### About this exercise
Among the entries below, only the lines from the one with "percorre e que se quer produtivo." through the one with "definitiva com nosso premiado" are wanted, reproduced exactly. Pictures are not wanted.
BEGIN
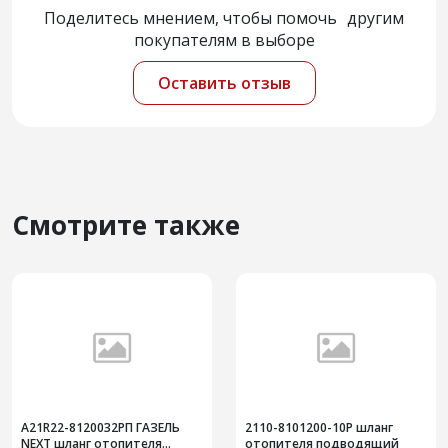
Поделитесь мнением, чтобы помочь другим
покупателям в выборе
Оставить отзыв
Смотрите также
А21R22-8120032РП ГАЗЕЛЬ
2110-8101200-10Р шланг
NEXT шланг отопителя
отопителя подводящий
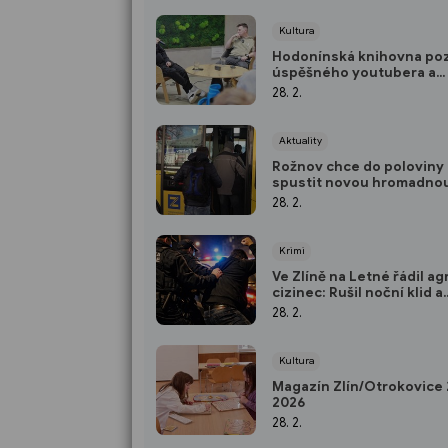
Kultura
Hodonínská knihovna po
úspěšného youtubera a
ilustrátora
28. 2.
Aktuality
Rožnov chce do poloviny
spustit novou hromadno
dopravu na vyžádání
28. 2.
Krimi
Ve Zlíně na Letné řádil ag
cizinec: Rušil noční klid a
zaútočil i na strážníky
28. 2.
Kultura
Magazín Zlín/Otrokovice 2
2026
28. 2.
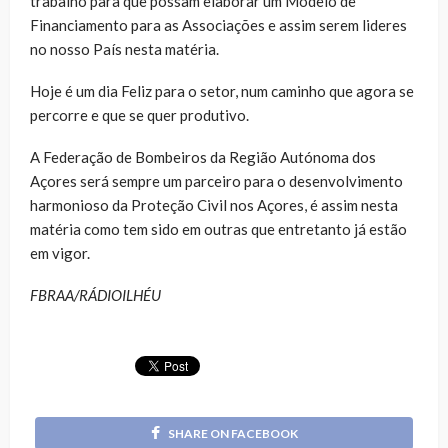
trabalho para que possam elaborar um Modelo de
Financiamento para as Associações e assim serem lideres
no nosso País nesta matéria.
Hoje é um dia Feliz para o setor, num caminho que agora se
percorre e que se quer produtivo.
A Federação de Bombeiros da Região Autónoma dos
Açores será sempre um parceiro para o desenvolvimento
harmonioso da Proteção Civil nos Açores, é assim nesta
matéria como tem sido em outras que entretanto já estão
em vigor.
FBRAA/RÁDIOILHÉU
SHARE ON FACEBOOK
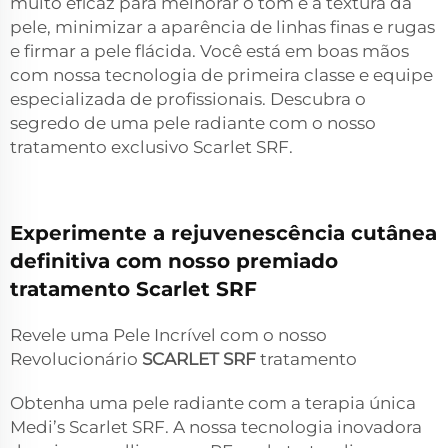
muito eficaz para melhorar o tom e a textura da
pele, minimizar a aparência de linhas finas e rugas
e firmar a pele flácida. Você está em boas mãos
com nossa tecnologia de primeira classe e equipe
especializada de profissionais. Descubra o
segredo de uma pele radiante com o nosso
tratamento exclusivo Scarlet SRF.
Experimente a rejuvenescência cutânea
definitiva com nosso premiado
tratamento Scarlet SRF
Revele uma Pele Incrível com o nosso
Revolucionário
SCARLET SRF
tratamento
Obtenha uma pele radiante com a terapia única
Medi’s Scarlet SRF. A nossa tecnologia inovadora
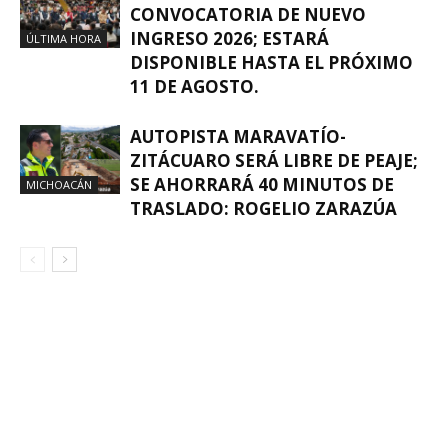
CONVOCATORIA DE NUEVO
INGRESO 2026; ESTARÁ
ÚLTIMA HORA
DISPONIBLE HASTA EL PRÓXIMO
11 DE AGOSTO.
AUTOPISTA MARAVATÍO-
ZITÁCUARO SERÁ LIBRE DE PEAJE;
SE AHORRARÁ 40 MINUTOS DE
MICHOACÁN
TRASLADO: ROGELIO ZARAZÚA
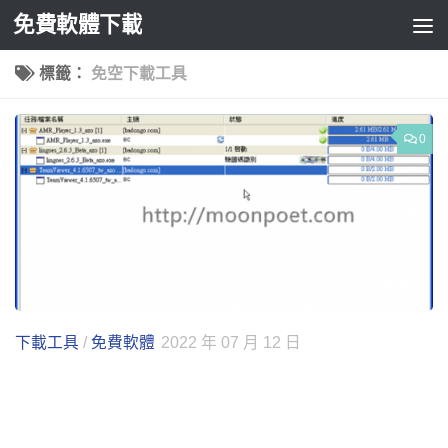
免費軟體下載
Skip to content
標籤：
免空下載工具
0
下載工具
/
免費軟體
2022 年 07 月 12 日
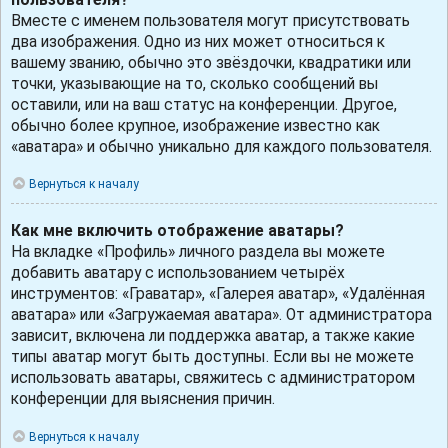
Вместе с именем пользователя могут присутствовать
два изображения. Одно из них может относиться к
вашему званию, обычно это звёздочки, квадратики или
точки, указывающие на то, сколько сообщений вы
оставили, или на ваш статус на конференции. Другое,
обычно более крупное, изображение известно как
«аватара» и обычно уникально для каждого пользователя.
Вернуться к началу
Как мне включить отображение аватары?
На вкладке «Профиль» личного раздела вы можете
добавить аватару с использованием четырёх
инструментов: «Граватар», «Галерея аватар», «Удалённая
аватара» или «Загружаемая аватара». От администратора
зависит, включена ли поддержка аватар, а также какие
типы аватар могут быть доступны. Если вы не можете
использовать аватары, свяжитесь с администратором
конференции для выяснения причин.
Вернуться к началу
END
### Response
percorre e que se quer produtivo.
A Federação de Bombeiros da Região Autónoma dos
Açores será sempre um parceiro para o desenvolvimento
harmonioso da Proteção Civil nos Açores, é assim nesta
matéria como tem sido em outras que entretanto já estão
em vigor.
FBRAA/RÁDIOILHÉU
SHARE ON FACEBOOK
muito eficaz para melhorar o tom e a textura da
pele, minimizar a aparência de linhas finas e rugas
e firmar a pele flácida. Você está em boas mãos
com nossa tecnologia de primeira classe e equipe
especializada de profissionais. Descubra o
segredo de uma pele radiante com o nosso
tratamento exclusivo Scarlet SRF.
Experimente a rejuvenescência cutânea
definitiva com nosso premiado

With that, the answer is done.